#### RECORDS TO PROCESS
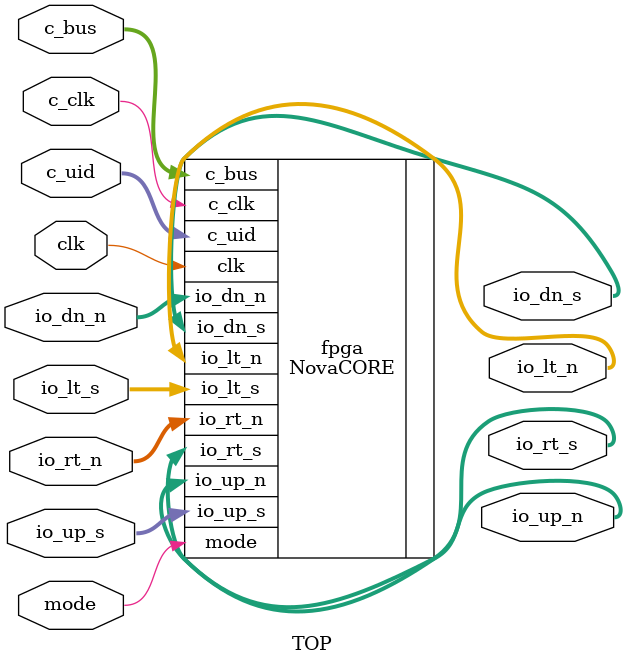
<source format=v>
module TOP(
		clk,

		mode,
		c_bus,
		c_uid,
		c_clk,

		io_up_n,
		io_up_s,
		io_dn_n,
		io_dn_s,
		io_lt_n,
		io_lt_s,
		io_rt_n,
		io_rt_s
	);

	input clk;

	input mode;
	input [57:0] c_bus;
	input [7:0] c_uid;
	input c_clk;

	output [48:0] io_up_n;
	input [48:0] io_up_s;
	input [48:0] io_dn_n;
	output [48:0] io_dn_s;
	output [48:0] io_lt_n;
	input [48:0] io_lt_s;
	input [48:0] io_rt_n;
	output [48:0] io_rt_s;

	NovaCORE#(1, 7, 14, 2, 1, 4, 1, 8) fpga(
		.clk(clk),

		.mode(mode),
		.c_bus(c_bus),
		.c_uid(c_uid),
		.c_clk(c_clk),

		.io_up_n(io_up_n),
		.io_up_s(io_up_s),
		.io_dn_n(io_dn_n),
		.io_dn_s(io_dn_s),
		.io_lt_n(io_lt_n),
		.io_lt_s(io_lt_s),
		.io_rt_n(io_rt_n),
		.io_rt_s(io_rt_s)
	);

endmodule

</source>
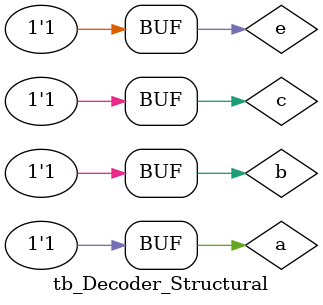
<source format=v>

`timescale 1ns / 1ps

module tb_Decoder_Structural;

    // Inputs to be dined as registers
    reg e;
    reg a;
    reg b;
    reg c;
    
    // Outputs to be dined as wires
    wire d0;
    wire d1;
    wire d2;
    wire d3;
    wire d4;
    wire d5;
    wire d6;
    wire d7;
    
    // Instantiate the Unit Under Test (UUT)
    Decoder_structural uut (
        .e(e),
        .a(a),
        .b(b),
        .c(c),
        .d0(d0),
        .d1(d1),
        .d2(d2),
        .d3(d3),
        .d4(d4),
        .d5(d5),
        .d6(d6),
        .d7(d7)
    );
    
    initial begin
        // Initialize Inputs
        e = 0;
        a = 0;
        b = 0;
        c = 0;
        
        //Wait 50 ns for global reset to finish
        #50;
        
    // Stimulus - All input combinations followed by some wait time to observe the o/p
    
    e = 0;
    a = 0;
    b = 0;
    c = 0;
    $display ("TC01");
    if ( d0 != 1'b0 ) $display ("Result is wrong");
    
    e = 0;
    a = 0;
    b = 0;
    c = 1;
    #50;
    $display ("TC02");
    if ( d1 != 1'b0 ) $display ("Result is wrong");
    
    e = 0;
    a = 0;
    b = 1;
    c = 0;
    #50;
    $display ("TC03");
    if ( d2 != 1'b0 ) $display ("Result is wrong");
    
    e = 0;
    a = 0;
    b = 1;
    c = 1;
    #50;
    $display ("TC04");
    if ( d3 != 1'b0 ) $display ("Result is wrong");
    
    e = 0;
    a = 1;
    b = 0;
    c = 0;
    #50;
    $display ("TC05");
    if ( d4 != 1'b0 ) $display ("Result is wrong");
    
    e = 0;
    a = 1;
    b = 0;
    c = 1;
    #50;
    $display ("TC06");
    if ( d5 != 1'b0 ) $display ("Result is wrong");
    
    e = 0;
    a = 1;
    b = 1;
    c = 0;
    #50;
    $display ("TC07");
    if ( d6 != 1'b0 ) $display ("Result is wrong");
    
    e = 0;
    a = 1;
    b = 1;
    c = 1;
    #50;
    $display ("TC08");
    if ( d7 != 1'b0 ) $display ("Result is wrong");
    
    e = 1;
    a = 0;
    b = 0;
    c = 0;
    #50;
    $display ("TC11");
    if ( d0 != 1'b1 ) $display ("Result is wrong");
    
    e = 1;
    a = 0;
    b = 0;
    c = 1;
    #50;
    $display ("TC12 ");
    if ( d1 != 1'b1 ) $display ("Result is wrong");
    
    e = 1;
    a = 0;
    b = 1;
    c = 0;
    #50;
    $display ("TC13 ");
    if ( d2 != 1'b1 ) $display ("Result is wrong");
    
    e = 1;
    a = 0;
    b = 1;
    c = 1;
    #50;
    $display ("TC14 ");
    if ( d3 != 1'b1 ) $display ("Result is wrong");
    
    e = 1;
    a = 1;
    b = 0;
    c = 0;
    #50;
    $display ("TC15 ");
    if ( d4 != 1'b1 ) $display ("Result is wrong");
    
    e = 1;
    a = 1;
    b = 0;
    c = 1;
    #50;
    $display ("TC16 ");
    if ( d5 != 1'b1 ) $display ("Result is wrong");
    
    e = 1;
    a = 1;
    b = 1;
    c = 0;
    #50;
    $display ("TC17 ");
    if ( d6 != 1'b1 ) $display ("Result is wrong");
    
    e = 1;
    a = 1;
    b = 1;
    c = 1;
    #50;
    $display ("TC18 ");
    if ( d7 != 1'b1 ) $display ("Result is wrong");
    
    end

endmodule
</source>
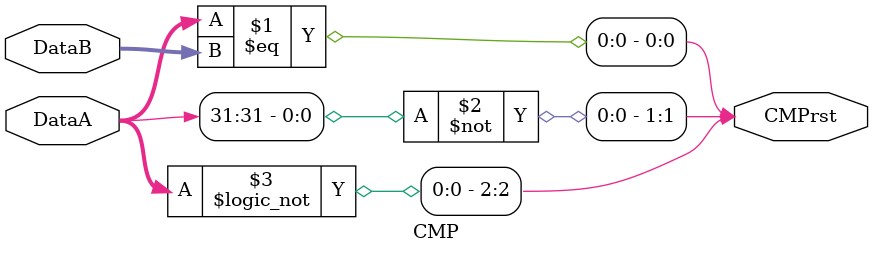
<source format=v>
`timescale 1ns / 1ps
module CMP(
    input [31:0]    DataA,
    input [31:0]    DataB,
    // output
    output [2:0]    CMPrst
    );
    
    assign CMPrst[0] = (DataA == DataB);            // ==
	assign CMPrst[1] = ~DataA[31];                  // >=0 DataA[31] == 0
	assign CMPrst[2] = (DataA == 0);                // ==0

endmodule

</source>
########
### PROBLEM
In the data, how many lines hold the word "DataB"? State that number alone.

### SOLUTION FOR THIS PROBLEM
2